WORK REQUIRED:
Carry on the blog post about Joe Burke from its last sentence, following his story after his arrival in America.

TEXT EXCERPT:
====================

Sunday, April 27, 2014

Joe Burke - the last of the line.

Joe Burke was baptised on May 10th 1884. On the 1901 Irish Census he is shown as living at home in Kilmacow with his parents, brothers Michael, Tom, Ned and Dan and sisters Mary Ann and Margaret. By 1904, Tom, Ned and Margaret would be in America and Mary Ann would have married leaving him to work the farm with his brothers Michael and Dan. His father dies in 1908 and in 1909 he heads for America.
Joe travelled on a ship called the "SS Caronia" (a Cunard liner) which sailed from Queenstown (now called Cobh) on September 15th, 1909 arriving a week later in New York on the 22nd. On the ship’s manifest he gives his age as 20 even though he was 25 but many of the Burkes knocked a few years of their age with many of them having incorrect birth years on their gravestones. For the emigrants it may have been to do with making themselves more employable or eligible for certain jobs. Joe gives his home town as Croom and his next of kin as "Mother - Mrs Mary Burke, Croom, Co. Limerick”. He lists his occupation as "farmer" and his onward destination as "Chicago". He has a ticket for onward travel to Chicago and is joining his brother Thomas Burke who lives at 3431 Butler St. Chicago. He is described as being in good health, 5 ft 10 inches in height, fair complexion, brown hair and blue eyes.

====================

[Stored data]
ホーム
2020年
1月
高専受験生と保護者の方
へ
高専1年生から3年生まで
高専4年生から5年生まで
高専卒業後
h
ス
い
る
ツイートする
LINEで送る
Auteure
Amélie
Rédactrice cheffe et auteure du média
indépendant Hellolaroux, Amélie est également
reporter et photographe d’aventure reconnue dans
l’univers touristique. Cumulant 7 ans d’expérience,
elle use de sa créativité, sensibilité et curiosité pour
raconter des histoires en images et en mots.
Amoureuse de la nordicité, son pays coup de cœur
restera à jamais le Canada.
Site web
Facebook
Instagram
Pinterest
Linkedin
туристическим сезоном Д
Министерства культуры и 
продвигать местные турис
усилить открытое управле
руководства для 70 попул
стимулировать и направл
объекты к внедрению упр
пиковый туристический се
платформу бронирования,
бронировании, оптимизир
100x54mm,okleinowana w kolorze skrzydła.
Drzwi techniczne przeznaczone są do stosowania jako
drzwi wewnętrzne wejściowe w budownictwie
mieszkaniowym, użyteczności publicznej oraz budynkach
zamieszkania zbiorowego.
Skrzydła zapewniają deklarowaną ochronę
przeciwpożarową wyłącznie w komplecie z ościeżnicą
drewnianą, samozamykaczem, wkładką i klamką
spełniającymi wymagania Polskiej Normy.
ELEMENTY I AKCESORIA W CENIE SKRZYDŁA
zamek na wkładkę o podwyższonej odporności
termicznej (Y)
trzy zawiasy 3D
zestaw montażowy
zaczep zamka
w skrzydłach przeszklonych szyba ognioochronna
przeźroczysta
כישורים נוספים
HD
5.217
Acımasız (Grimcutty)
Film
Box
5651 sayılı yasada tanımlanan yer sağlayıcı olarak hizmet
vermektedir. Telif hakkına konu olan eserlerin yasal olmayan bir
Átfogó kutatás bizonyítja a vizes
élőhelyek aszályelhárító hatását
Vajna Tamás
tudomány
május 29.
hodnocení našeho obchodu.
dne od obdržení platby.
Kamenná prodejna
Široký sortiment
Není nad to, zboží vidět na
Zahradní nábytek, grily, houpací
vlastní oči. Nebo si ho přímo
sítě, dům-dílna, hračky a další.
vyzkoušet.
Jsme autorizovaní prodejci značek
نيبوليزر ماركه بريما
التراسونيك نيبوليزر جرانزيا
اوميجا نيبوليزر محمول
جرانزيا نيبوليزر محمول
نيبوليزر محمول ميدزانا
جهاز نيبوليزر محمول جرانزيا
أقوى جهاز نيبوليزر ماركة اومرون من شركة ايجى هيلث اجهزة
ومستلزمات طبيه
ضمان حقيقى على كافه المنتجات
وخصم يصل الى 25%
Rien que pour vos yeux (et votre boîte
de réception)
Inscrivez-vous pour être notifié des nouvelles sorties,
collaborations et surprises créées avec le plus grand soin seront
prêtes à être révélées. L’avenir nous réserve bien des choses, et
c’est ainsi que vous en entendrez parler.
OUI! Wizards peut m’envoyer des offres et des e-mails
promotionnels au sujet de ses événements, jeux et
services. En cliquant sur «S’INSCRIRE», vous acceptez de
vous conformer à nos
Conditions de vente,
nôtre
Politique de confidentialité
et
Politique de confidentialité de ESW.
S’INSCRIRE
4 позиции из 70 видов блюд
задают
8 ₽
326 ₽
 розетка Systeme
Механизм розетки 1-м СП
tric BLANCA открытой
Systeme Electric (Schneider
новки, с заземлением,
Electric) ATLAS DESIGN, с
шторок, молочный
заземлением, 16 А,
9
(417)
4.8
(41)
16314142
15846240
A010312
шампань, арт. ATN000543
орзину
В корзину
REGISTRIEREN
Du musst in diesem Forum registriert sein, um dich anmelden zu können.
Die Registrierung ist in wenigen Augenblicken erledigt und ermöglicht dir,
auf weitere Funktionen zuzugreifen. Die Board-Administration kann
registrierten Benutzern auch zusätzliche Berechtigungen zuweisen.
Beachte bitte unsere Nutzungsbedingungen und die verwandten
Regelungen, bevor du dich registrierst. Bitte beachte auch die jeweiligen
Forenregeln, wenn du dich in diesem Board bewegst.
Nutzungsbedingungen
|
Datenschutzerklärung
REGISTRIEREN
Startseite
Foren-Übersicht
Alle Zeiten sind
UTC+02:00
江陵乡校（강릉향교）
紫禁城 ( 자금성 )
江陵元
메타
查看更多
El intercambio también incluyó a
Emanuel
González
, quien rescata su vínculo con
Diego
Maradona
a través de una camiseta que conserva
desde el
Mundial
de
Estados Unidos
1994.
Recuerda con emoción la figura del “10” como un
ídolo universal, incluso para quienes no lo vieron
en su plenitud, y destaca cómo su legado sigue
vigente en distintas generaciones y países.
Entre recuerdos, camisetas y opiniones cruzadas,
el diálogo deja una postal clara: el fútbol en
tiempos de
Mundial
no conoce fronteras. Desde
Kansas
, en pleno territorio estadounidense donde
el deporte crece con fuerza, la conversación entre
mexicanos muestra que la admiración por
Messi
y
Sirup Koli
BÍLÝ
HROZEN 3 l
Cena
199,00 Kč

====================

EXERCISE OUTPUT:
According to his son, Jim , he had read that the streets of America were paved with gold! An uncle met him in New York when he landed and took him to a bar where he bought him two shots of whiskey before putting him on a train to Chicago. The Burkes met him off the train in Chicago and the story goes that he was taken to Gaelic Park where he took to the field for a hurling match. The hero of the day, he was carried from the pitch shoulder high!

In the 1910 US Census he is living with his brothers Ned and Tom and sister Margaret at 120 East 56th St. and is working as a railroad clerk. As is now customary for the Burkes he has knocked 5 years off his age. During WW1 he served in the southern states with the US Army. In 1920 he is lodging with a widow called Katherine McLoughlin and her family. He is now working as a shipper for the US government. Sometime after this he joins the Chicago Police Department.

On October 11th 1922, Joe married Lucy Butler. Lucy was born in Indiana to an American-born father and a German mother. By the 1930 census they are living at 8844, Morgan St. in a house that they own (worth $9000) and they have three sons, Joseph, James and Richard. Lucy’s brother and brother-in-law are lodging with them. Joe gives his age as 37, only knocking 9 years of his true age! Joe is now a sergeant in the Police Force and Lucy is working as a book-keeper in the bank.

By 1940 they are living at 10945, Edmondus Street. They also own this house with a value of $5,000. Lucy and Joe have two more sons, John and William. Joe only knocks off 5 years in this Census.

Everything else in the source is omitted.